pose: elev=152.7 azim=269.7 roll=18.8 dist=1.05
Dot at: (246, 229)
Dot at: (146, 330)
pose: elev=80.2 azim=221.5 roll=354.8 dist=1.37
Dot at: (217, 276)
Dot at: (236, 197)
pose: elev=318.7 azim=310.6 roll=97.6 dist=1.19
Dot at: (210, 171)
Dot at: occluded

================

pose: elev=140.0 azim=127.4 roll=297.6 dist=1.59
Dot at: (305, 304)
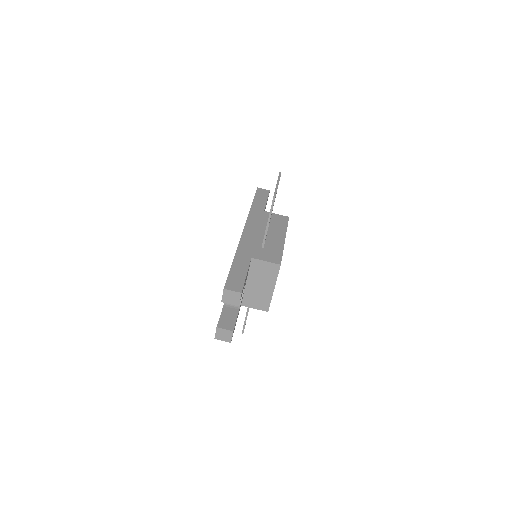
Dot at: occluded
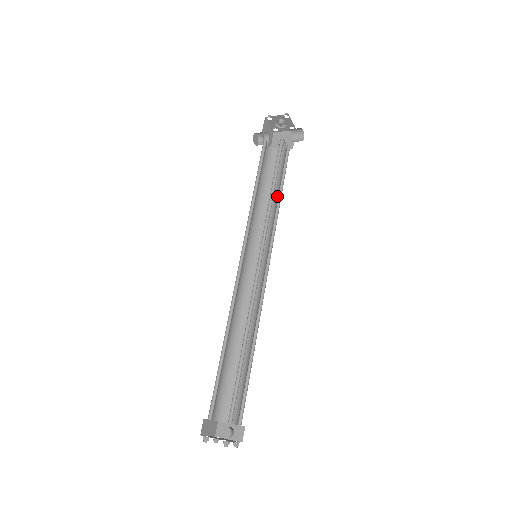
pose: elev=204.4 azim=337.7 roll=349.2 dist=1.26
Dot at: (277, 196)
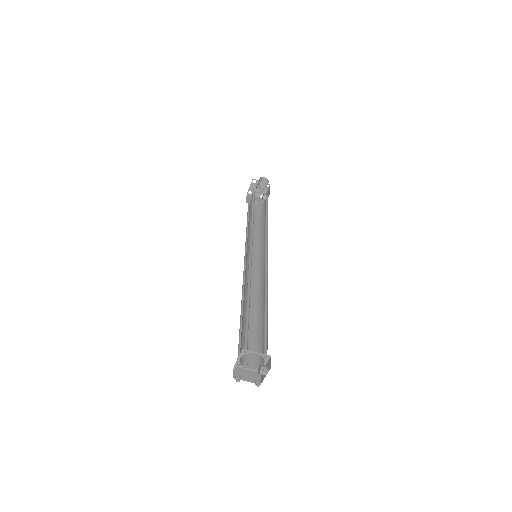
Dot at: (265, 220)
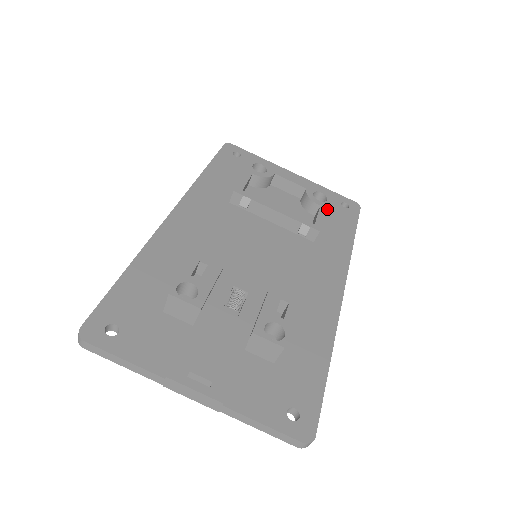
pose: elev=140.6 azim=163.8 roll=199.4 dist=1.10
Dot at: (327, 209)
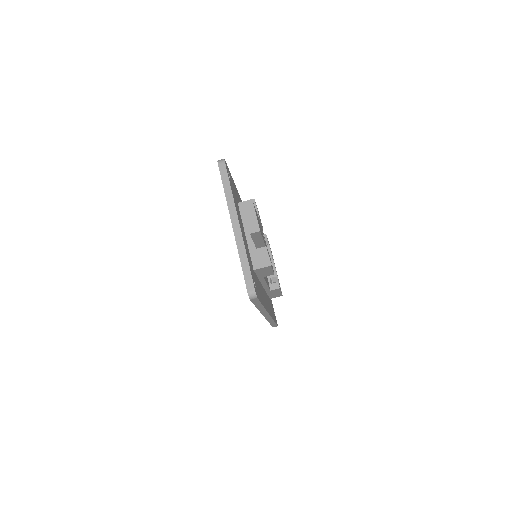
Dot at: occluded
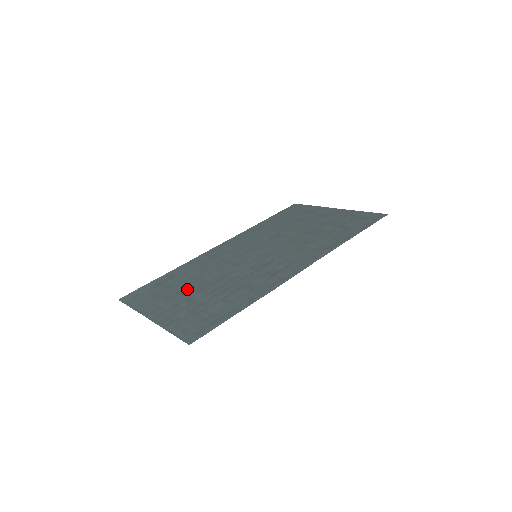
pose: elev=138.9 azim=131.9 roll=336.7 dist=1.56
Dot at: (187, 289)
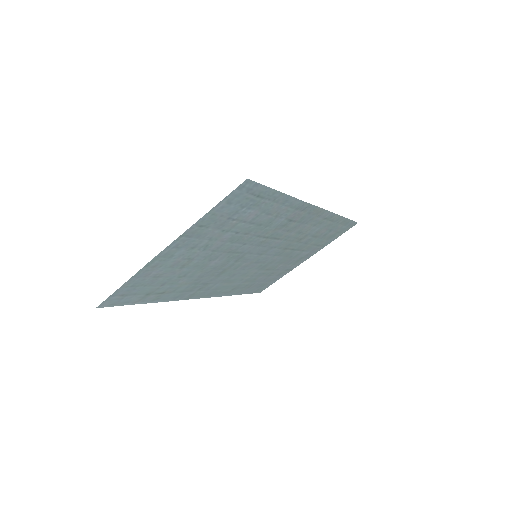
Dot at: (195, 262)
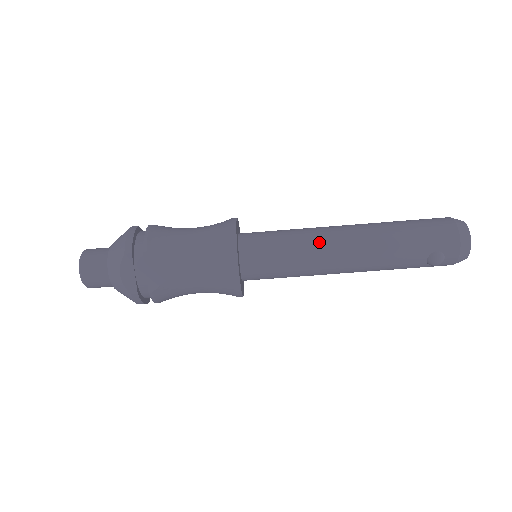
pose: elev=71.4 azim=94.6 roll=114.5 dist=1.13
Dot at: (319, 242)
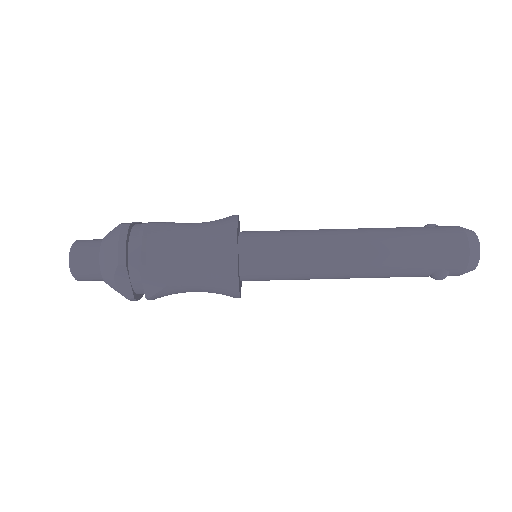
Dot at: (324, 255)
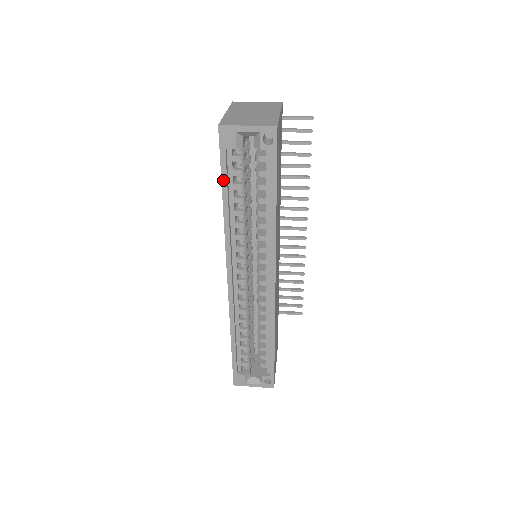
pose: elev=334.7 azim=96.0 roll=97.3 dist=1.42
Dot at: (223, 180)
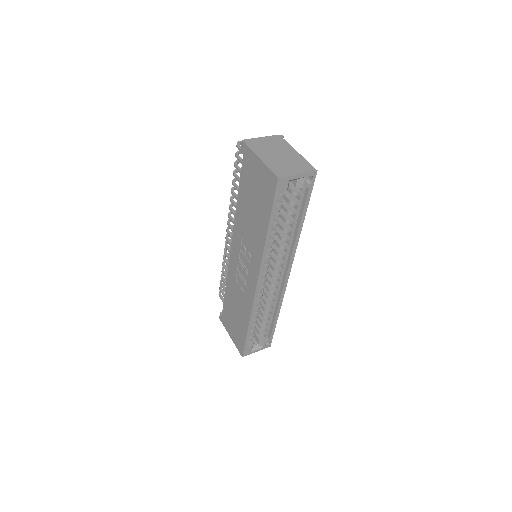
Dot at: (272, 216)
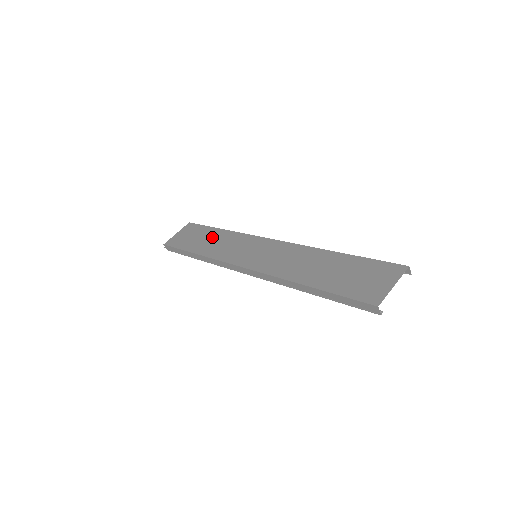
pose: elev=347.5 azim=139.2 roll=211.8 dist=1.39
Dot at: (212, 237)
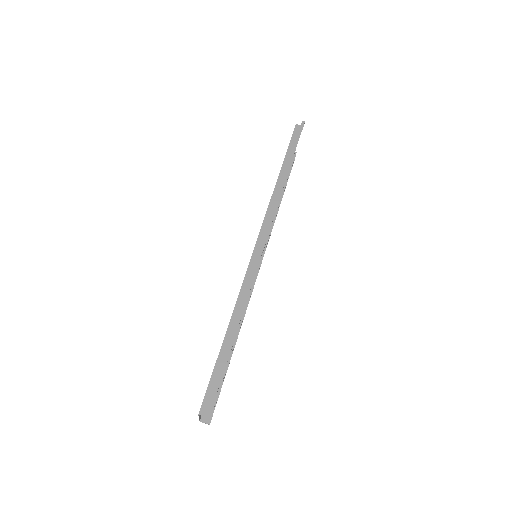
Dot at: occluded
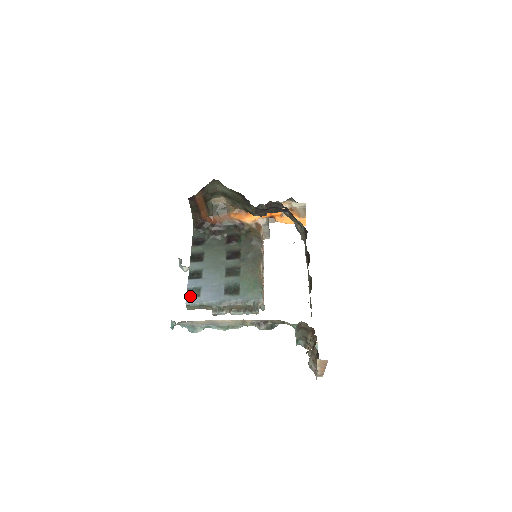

================

WHAT YOU HAVE TO DO:
Please find every line above that contains the string "elev" with the same capitalization, and copy each of those lines in full.

SOLUTION:
pose: elev=152.7 azim=269.7 roll=18.8 dist=1.05
pose: elev=80.2 azim=221.5 roll=354.8 dist=1.37
pose: elev=318.7 azim=310.6 roll=97.6 dist=1.19
pose: elev=140.0 azim=127.4 roll=297.6 dist=1.59
pose: elev=204.4 azim=337.7 roll=349.2 dist=1.26
pose: elev=140.6 azim=163.8 roll=199.4 dist=1.10
pose: elev=138.9 azim=131.9 roll=336.7 dist=1.56
pose: elev=71.4 azim=94.6 roll=114.5 dist=1.13
pose: elev=334.7 azim=96.0 roll=97.3 dist=1.42
pose: elev=347.5 azim=139.2 roll=211.8 dist=1.39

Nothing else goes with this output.